Andrew Williams Jr., who owned and founded Metro Dream Homes, was charged with fraud conspiracy, 15 counts of wire fraud and conspiracy to commit money laundering.
According to evidence presented in court, Williams worked with conspirators to allegedly recruit individuals to participate in a fraudulent mortgage payment scheme called the “Dream Homes Program.” As part of this scheme, homeowners were told that if they made an initial investment of at least $50,000, plus an additional $5,000 that served as an administrative fee, the Dream Homes Program would pay for their monthly mortgages. The homeowners were also allegedly told their mortgages would be paid off within five to seven years through this scheme.
“Metro Dream Homes was an egregious fraud scheme, and an excellent example of the principle that financial schemes that sound too good to be true are usually scams,” said Rod Rosenstein, U.S. attorney for the District of Maryland.

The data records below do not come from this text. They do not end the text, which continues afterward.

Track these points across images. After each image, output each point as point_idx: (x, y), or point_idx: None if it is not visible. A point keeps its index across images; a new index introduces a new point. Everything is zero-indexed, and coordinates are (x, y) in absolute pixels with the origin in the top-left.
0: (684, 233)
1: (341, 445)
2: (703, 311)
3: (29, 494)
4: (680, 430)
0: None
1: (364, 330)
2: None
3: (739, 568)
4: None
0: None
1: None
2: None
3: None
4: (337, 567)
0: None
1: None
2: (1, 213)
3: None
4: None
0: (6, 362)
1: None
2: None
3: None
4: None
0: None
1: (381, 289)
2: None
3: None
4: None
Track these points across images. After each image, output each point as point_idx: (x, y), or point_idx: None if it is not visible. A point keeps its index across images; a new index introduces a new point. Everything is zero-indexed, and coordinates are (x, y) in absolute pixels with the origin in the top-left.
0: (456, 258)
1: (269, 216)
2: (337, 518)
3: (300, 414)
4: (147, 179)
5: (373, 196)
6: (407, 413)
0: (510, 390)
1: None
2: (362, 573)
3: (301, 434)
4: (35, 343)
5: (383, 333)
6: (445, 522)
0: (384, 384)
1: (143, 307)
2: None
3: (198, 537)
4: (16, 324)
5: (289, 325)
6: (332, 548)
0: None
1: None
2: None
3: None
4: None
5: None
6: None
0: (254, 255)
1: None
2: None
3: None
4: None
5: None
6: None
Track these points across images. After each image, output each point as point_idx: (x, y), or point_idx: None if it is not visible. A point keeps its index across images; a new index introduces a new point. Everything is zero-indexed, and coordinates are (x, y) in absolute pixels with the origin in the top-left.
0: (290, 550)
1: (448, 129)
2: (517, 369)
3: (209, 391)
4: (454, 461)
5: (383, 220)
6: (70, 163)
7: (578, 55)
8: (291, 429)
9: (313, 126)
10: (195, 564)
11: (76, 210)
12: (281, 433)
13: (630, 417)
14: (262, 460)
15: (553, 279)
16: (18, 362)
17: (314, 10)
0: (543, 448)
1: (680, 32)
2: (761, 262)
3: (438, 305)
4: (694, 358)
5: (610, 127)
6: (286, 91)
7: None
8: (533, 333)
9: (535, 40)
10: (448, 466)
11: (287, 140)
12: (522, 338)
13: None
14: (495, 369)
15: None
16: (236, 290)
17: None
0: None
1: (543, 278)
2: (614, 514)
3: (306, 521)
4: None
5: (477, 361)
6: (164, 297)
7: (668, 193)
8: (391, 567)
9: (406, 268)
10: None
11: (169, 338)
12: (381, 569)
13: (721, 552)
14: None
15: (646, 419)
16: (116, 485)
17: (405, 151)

Representatives of the program told investors that their initial investments would be used to fund money into automated teller machines, flat-screen televisions that would show paid businesses advertisements and electronic kiosks that sold goods. However, the conspirators never advised investors that these “gimmicks” failed to generate any income for Metro Dream Homes.
The defendants actually used these funds from late investors to pay the mortgages of investors that signed up for this scam when it initially began, the Department of Justice said.
As a result of the scheme, more than 1,000 investors in the Dream Homes Program invested $78 million.
Meanwhile, Metro Dream Homes supposedly made presentations at luxury hotels in New York, Los Angeles and Washington in order to show investors that the program was successful.
Investors were unaware that the conspirators were using their money to pay for MDH salaries that were as high as $200,000, the employment of chauffeurs to drive luxury cars used by the defendants, travel accommodations to the 2007 Super Bowl and National Basketball Association All-Star Game and to pay off prior investors that were part of a Ponzi scheme. Additionally, $50,000 was sent to charitable organizations to promote that MDH was a successful business.
“This case shows that the appearance of success can be a mask for a tangled financial web of lies,” said Jeannine Hammett, special agent in charge for the Internal Revenue Service. “Ponzi schemes can thrive for a time on false claims about how the money is being invested and where the returns are coming from. But that time is gone, and as this verdict shows, it's time for those responsible to face judgment.”
Michael Hickson, the chief financial officer of MDH; Isaac Smith, the president of MDH; and Alvita Gunn, vice president of operations, have already been sentenced for their roles in this mortgage fraud scheme.